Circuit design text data
::::
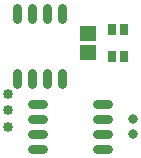
<source format=gts>
G04 Layer: TopSolderMaskLayer*
G04 EasyEDA v6.4.5, 2020-09-20T16:18:12--7:00*
G04 bc100e7cdeee4e5aa78747fa08b5d3d3,abbdd1fb948b472fab9dcc4573dbb586,10*
G04 Gerber Generator version 0.2*
G04 Scale: 100 percent, Rotated: No, Reflected: No *
G04 Dimensions in millimeters *
G04 leading zeros omitted , absolute positions ,3 integer and 3 decimal *
%FSLAX33Y33*%
%MOMM*%
G90*
G71D02*

%ADD18C,0.803199*%
%ADD19C,0.853211*%

%LPD*%
G54D18*
G01X2896Y4953D02*
G01X3816Y4953D01*
G01X8375Y2413D02*
G01X9295Y2413D01*
G01X8375Y1143D02*
G01X9295Y1143D01*
G01X8375Y3683D02*
G01X9295Y3683D01*
G01X8375Y4953D02*
G01X9295Y4953D01*
G01X2896Y1143D02*
G01X3816Y1143D01*
G01X2896Y3683D02*
G01X3816Y3683D01*
G01X2896Y2413D02*
G01X3816Y2413D01*
G01X2921Y13105D02*
G01X2921Y12185D01*
G01X1651Y7626D02*
G01X1651Y6706D01*
G01X2921Y7626D02*
G01X2921Y6706D01*
G01X4191Y7626D02*
G01X4191Y6706D01*
G01X4191Y13105D02*
G01X4191Y12185D01*
G01X5461Y13105D02*
G01X5461Y12185D01*
G01X5461Y7626D02*
G01X5461Y6706D01*
G01X1651Y13105D02*
G01X1651Y12185D01*
G54D19*
G01X889Y4445D03*
G01X889Y5842D03*
G54D18*
G01X11430Y2413D03*
G54D19*
G01X889Y3048D03*
G54D18*
G01X11430Y3683D03*
G36*
G01X6967Y10358D02*
G01X6967Y11562D01*
G01X8272Y11562D01*
G01X8272Y10358D01*
G01X6967Y10358D01*
G37*
G36*
G01X6967Y8757D02*
G01X6967Y9961D01*
G01X8272Y9961D01*
G01X8272Y8757D01*
G01X6967Y8757D01*
G37*
G36*
G01X10307Y10800D02*
G01X10307Y11803D01*
G01X11010Y11803D01*
G01X11010Y10800D01*
G01X10307Y10800D01*
G37*
G36*
G01X9309Y10800D02*
G01X9309Y11803D01*
G01X10012Y11803D01*
G01X10012Y10800D01*
G01X9309Y10800D01*
G37*
G36*
G01X10307Y8514D02*
G01X10307Y9517D01*
G01X11010Y9517D01*
G01X11010Y8514D01*
G01X10307Y8514D01*
G37*
G36*
G01X9309Y8514D02*
G01X9309Y9517D01*
G01X10012Y9517D01*
G01X10012Y8514D01*
G01X9309Y8514D01*
G37*
M00*
M02*

</source>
::::
§ Problem description: Give back the records above exactly, with no pictures.

§ Solved exercise:
<source format=gts>
G04 Layer: TopSolderMaskLayer*
G04 EasyEDA v6.4.5, 2020-09-20T16:18:12--7:00*
G04 bc100e7cdeee4e5aa78747fa08b5d3d3,abbdd1fb948b472fab9dcc4573dbb586,10*
G04 Gerber Generator version 0.2*
G04 Scale: 100 percent, Rotated: No, Reflected: No *
G04 Dimensions in millimeters *
G04 leading zeros omitted , absolute positions ,3 integer and 3 decimal *
%FSLAX33Y33*%
%MOMM*%
G90*
G71D02*

%ADD18C,0.803199*%
%ADD19C,0.853211*%

%LPD*%
G54D18*
G01X2896Y4953D02*
G01X3816Y4953D01*
G01X8375Y2413D02*
G01X9295Y2413D01*
G01X8375Y1143D02*
G01X9295Y1143D01*
G01X8375Y3683D02*
G01X9295Y3683D01*
G01X8375Y4953D02*
G01X9295Y4953D01*
G01X2896Y1143D02*
G01X3816Y1143D01*
G01X2896Y3683D02*
G01X3816Y3683D01*
G01X2896Y2413D02*
G01X3816Y2413D01*
G01X2921Y13105D02*
G01X2921Y12185D01*
G01X1651Y7626D02*
G01X1651Y6706D01*
G01X2921Y7626D02*
G01X2921Y6706D01*
G01X4191Y7626D02*
G01X4191Y6706D01*
G01X4191Y13105D02*
G01X4191Y12185D01*
G01X5461Y13105D02*
G01X5461Y12185D01*
G01X5461Y7626D02*
G01X5461Y6706D01*
G01X1651Y13105D02*
G01X1651Y12185D01*
G54D19*
G01X889Y4445D03*
G01X889Y5842D03*
G54D18*
G01X11430Y2413D03*
G54D19*
G01X889Y3048D03*
G54D18*
G01X11430Y3683D03*
G36*
G01X6967Y10358D02*
G01X6967Y11562D01*
G01X8272Y11562D01*
G01X8272Y10358D01*
G01X6967Y10358D01*
G37*
G36*
G01X6967Y8757D02*
G01X6967Y9961D01*
G01X8272Y9961D01*
G01X8272Y8757D01*
G01X6967Y8757D01*
G37*
G36*
G01X10307Y10800D02*
G01X10307Y11803D01*
G01X11010Y11803D01*
G01X11010Y10800D01*
G01X10307Y10800D01*
G37*
G36*
G01X9309Y10800D02*
G01X9309Y11803D01*
G01X10012Y11803D01*
G01X10012Y10800D01*
G01X9309Y10800D01*
G37*
G36*
G01X10307Y8514D02*
G01X10307Y9517D01*
G01X11010Y9517D01*
G01X11010Y8514D01*
G01X10307Y8514D01*
G37*
G36*
G01X9309Y8514D02*
G01X9309Y9517D01*
G01X10012Y9517D01*
G01X10012Y8514D01*
G01X9309Y8514D01*
G37*
M00*
M02*

</source>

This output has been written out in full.